合格実績のモノポリー化を考える | 次世代を担う子供たちの現在そして未来

合格実績のモノポリー化を考える

 私はモノポリーというゲームにはまっていますが,モノポリーとは「独占」という意味です。


 企業がある製品について,独占的な市場を形成した場合など「あの企業はモノポリー化しているね」と言ったりすることがあるようです。


 本当に独占状態がおこったとき,ゲームであればそこで終了ですが,実社会においては必ずしも有益なことばかりではないのかな,と思うことも最近は特に多くなりました。


 「健全な競争」は人であれ企業であれ,成長のためには必要である


と思っています。



 で,わが塾業界に目を向けます(首都圏)。


 中学受験では,SAPIXと日能研を両横綱と考えれば,健全な競争が生じていると考えられます。


 高校受験では,SAPIXに元気がなくなっている分だけ,難関高校の実績においては早稲アカの一人勝ちの様相となってきました。10年前,15年前,そして20年前の業界勢力図を知っている身としては,早稲アカはまさに「ゴボウ抜き」で勝ち上がってきました。私が関わっていたころは「SAPIXに追いつけ追い越せ」の時代ですから,すでに早稲アカは違うステージに上がっていったことになります。


 で,私が今気にしていることは,


 それでは,次に早稲アカを追う塾はどこなのか


 ということです。正直,コレ!という塾が見当たらないのが現状です。この状態は塾業界全体にとって有益なことなのかどうか,私は疑問に思います。

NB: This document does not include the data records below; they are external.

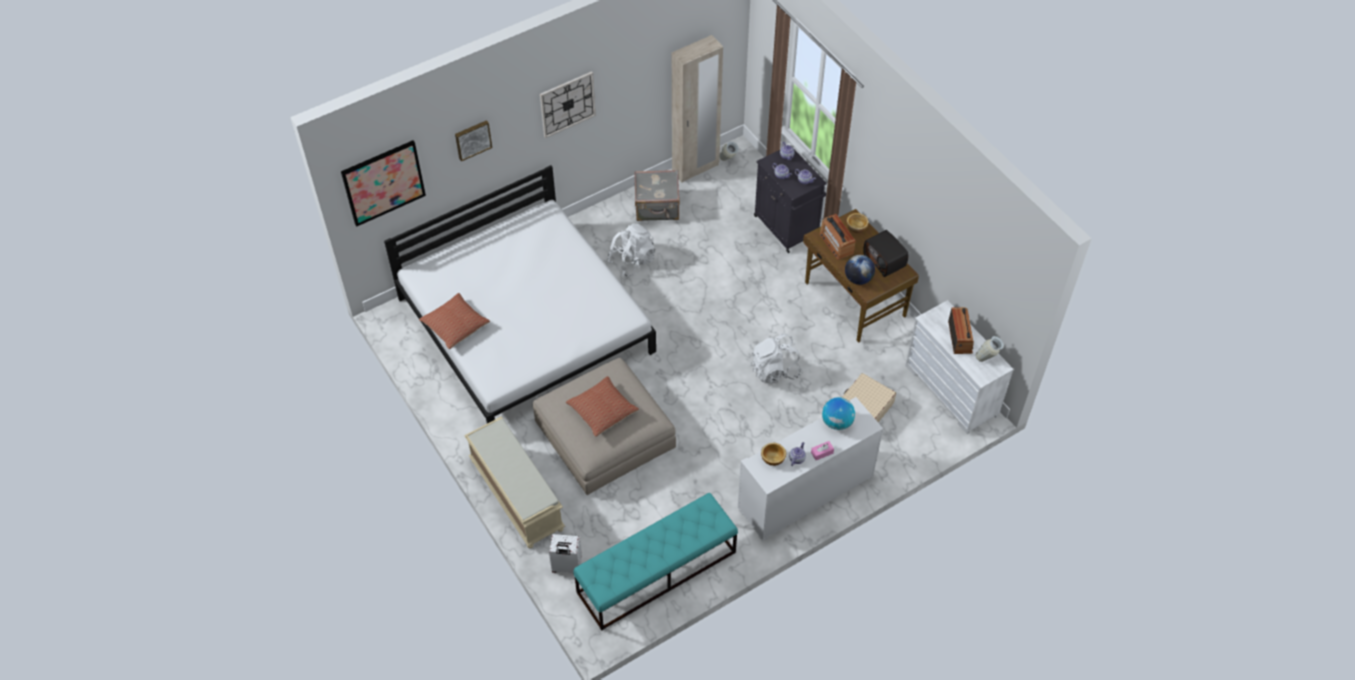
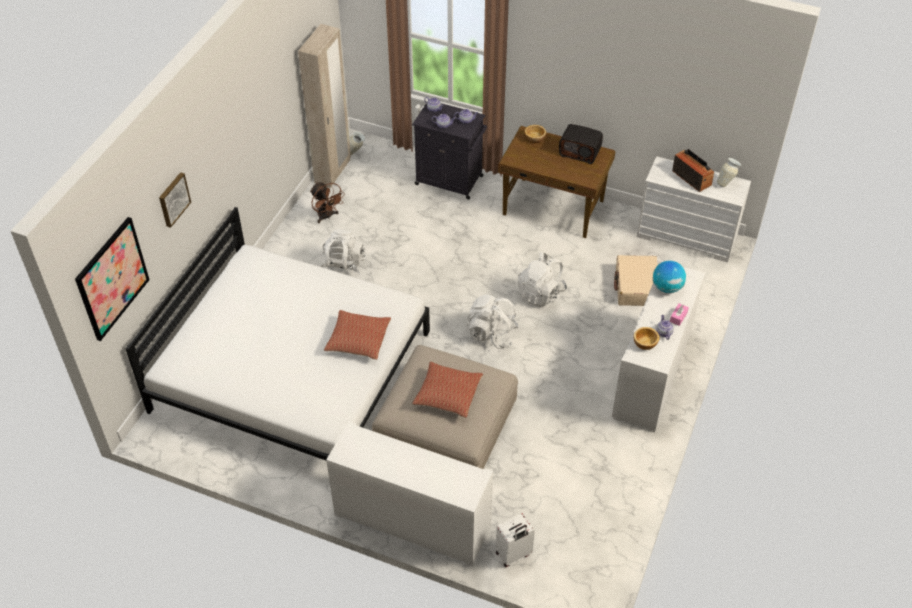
camera: 35 degrees left, 5 degrees down
pillow [419,293,490,349] -> pillow moved to [324,310,391,360]
beige bench [464,417,565,548] -> white cabinet [326,421,493,566]
wall clock [540,71,596,138] -> none
turquoise bench [573,493,738,630] -> none
grey suitcase [634,170,680,221] -> brown fan [310,182,344,223]
radio [819,214,856,260] -> none
globe [845,255,875,285] -> none
none -> white backpack [467,294,519,349]

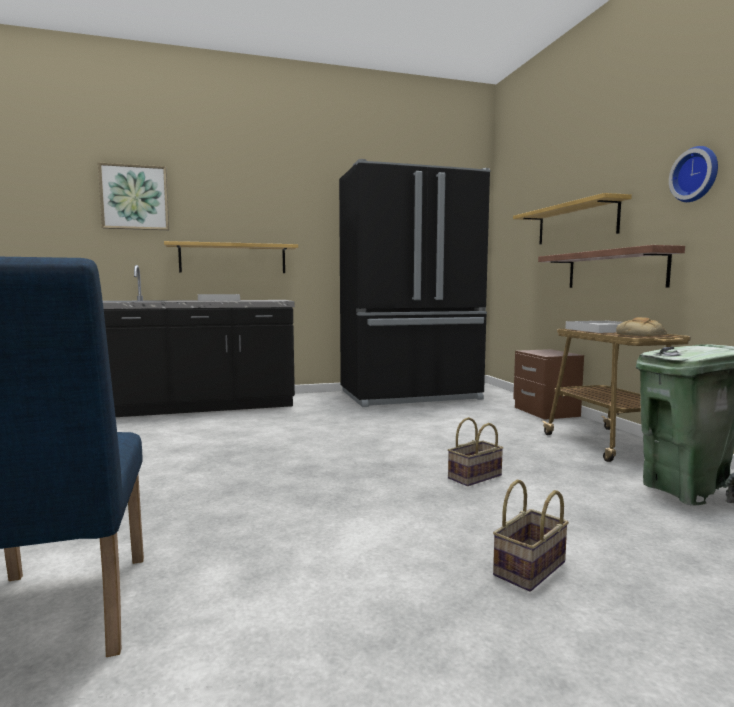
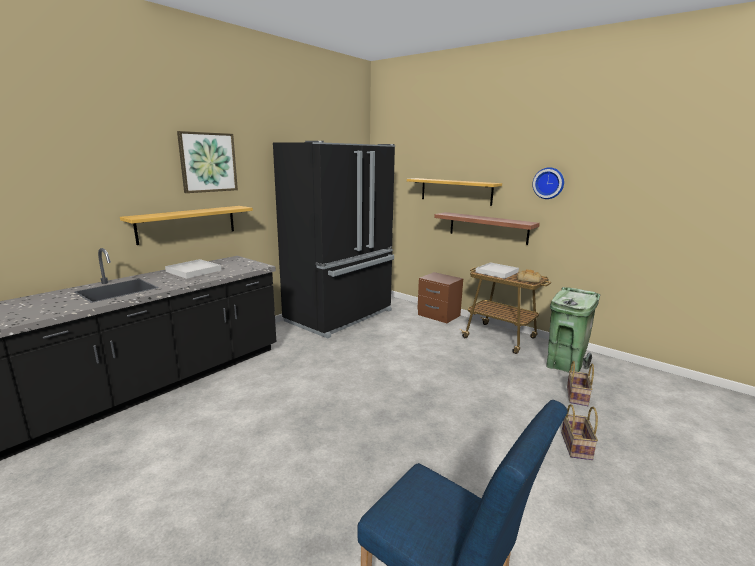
camera: 35 degrees left, 10 degrees up
picture [98,162,169,230] -> picture moved to [177,131,238,193]
basket [448,417,503,486] -> basket moved to [567,361,594,406]

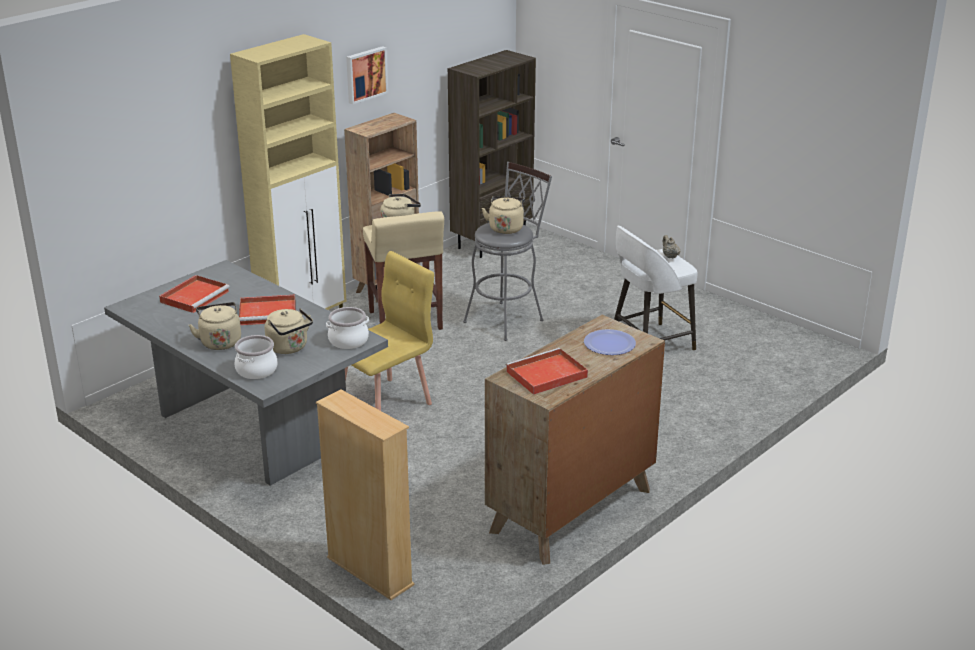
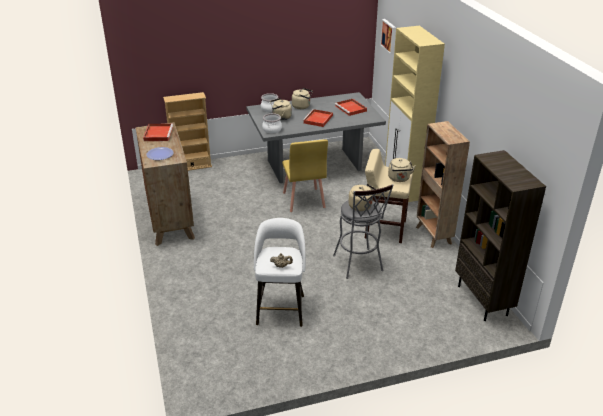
camera: 120 degrees right, 5 degrees up
picture [346,46,388,104] -> picture moved to [380,19,396,54]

 やはり,「健全な競争」が生じていて,互いに切磋琢磨する中で成長していく環境は必要だと思うのです。


 「合格実績なんて・・・」という声が世間にはあることも承知していますが,特に進学塾が「志望校合格という夢を売っている」ことを考えれば,やはり合格実績にこだわりを持って仕事をし,スキルを上げ,生徒や保護者に喜んでもらうことが最大のミッションであると私は思います。


 だからこそ「早稲アカに追いつけ追い越せ」という塾が,1つでも2つでも登場してくれないと,高校受験をとりまく環境に停滞感が生まれます。